Höhere Mehrwertsteuer bleibt im Gespräch
Merkel will milliardenschwere Steuersenkung

Die Unions-Kanzlerkandidatin Angela Merkel will nach einem Wahlsieg einzelne Gesetze von Rot-Grün wieder kippen. Die Steuerzahler sollen trotz der dramatischen Haushaltslage aber nicht zusätzlich belastet werden - im Gegenteil, Merkel ist für eine Steuersenkung. Finanzminister Eichel kritisiert die Steuerpläne der Union scharf.

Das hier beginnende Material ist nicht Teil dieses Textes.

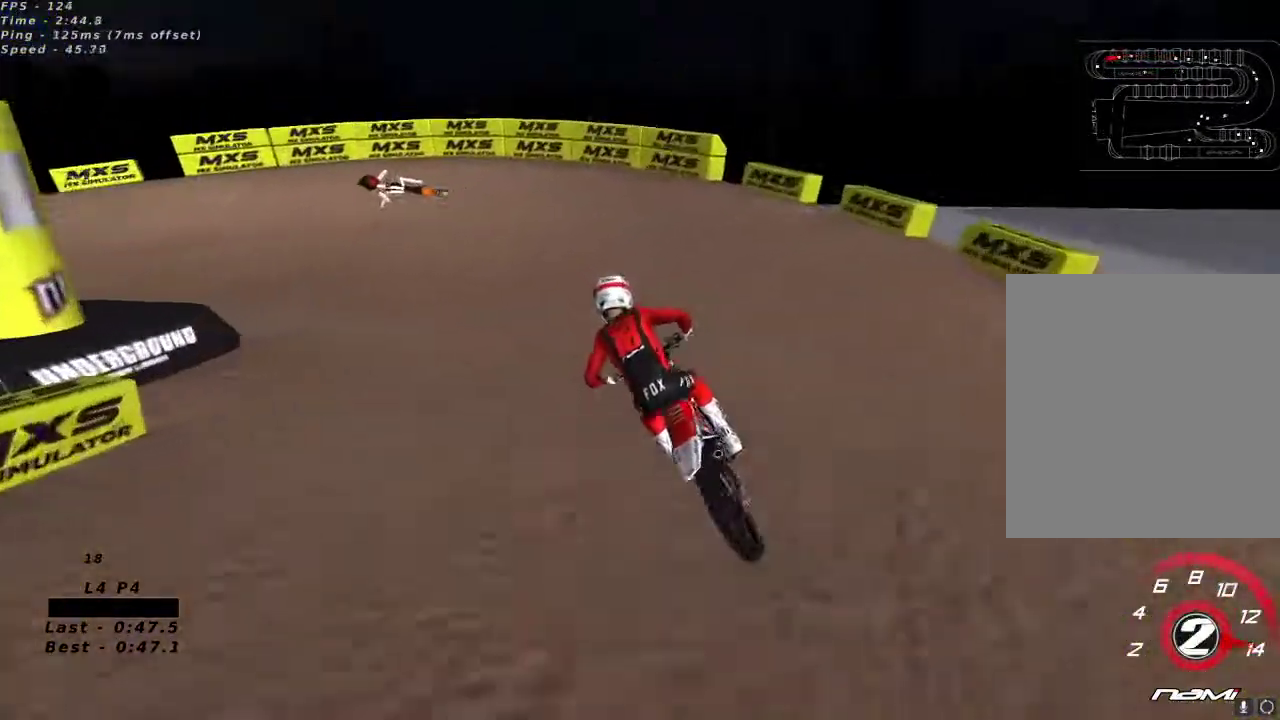
{"dt_ms": 500, "buttons": [], "left_stick": "down-left", "right_stick": "center", "button_events": [[100, "X", "down"], [183, "X", "up"], [283, "Y", "down"], [383, "R2", "up"], [383, "Y", "up"]]}
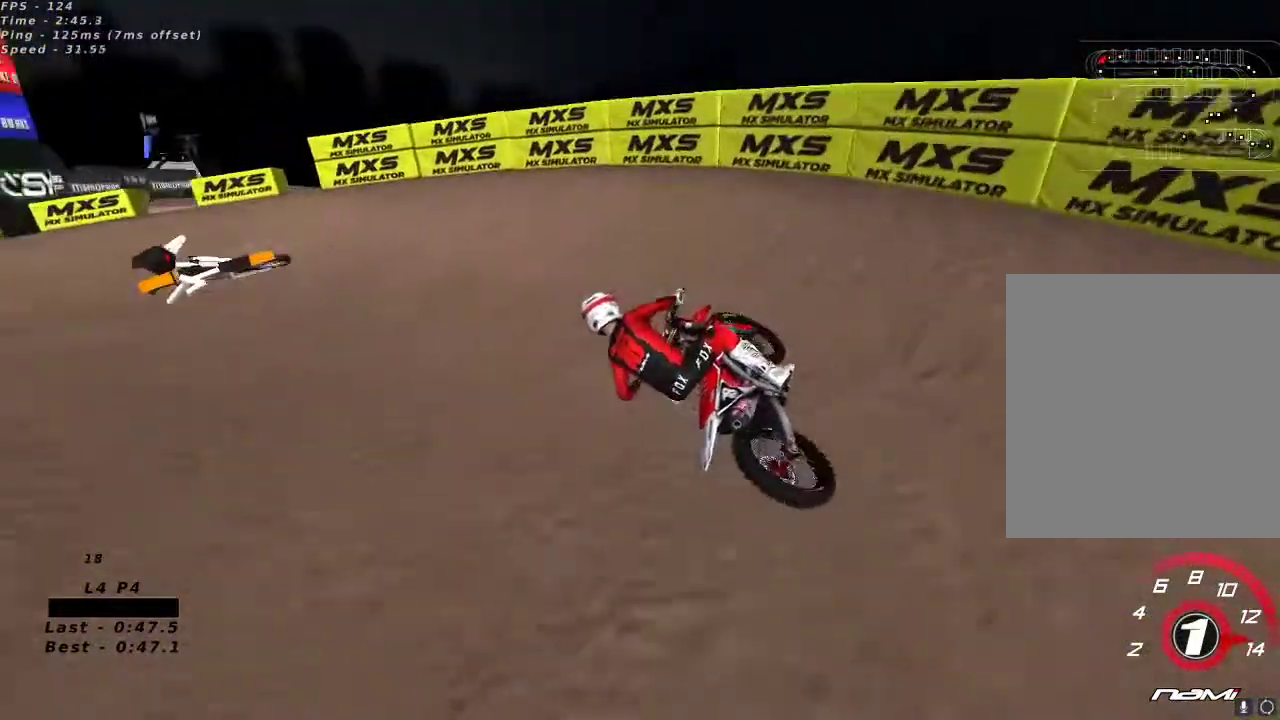
{"dt_ms": 500, "buttons": ["R2"], "left_stick": "center", "right_stick": "up", "button_events": [[400, "R2", "down"]]}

HB BERLIN. Nach ihrer Nominierung zur ersten Kanzlerkandidatin in Deutschland verwies Merkel auf Beschlüsse von CDU und CSU vom März 2004, die ursprünglich insgesamt eine Netto-Entlastung der Bürger von 10,6 Mrd. ? vorsahen. Der Parlamentarische Geschäftsführer der Unionsfraktion, Norbert Röttgen (CDU), äußerte sich nach einer Fraktionssitzung zurückhaltender und sagte, durch Reformen einer unionsgeführten Bundesregierung würden die Bürger in jedem Fall nicht zusätzlich belastet. Merkel versuchte die Diskussion in der Union über eine Erhöhung der Mehrwertsteuer zu beenden.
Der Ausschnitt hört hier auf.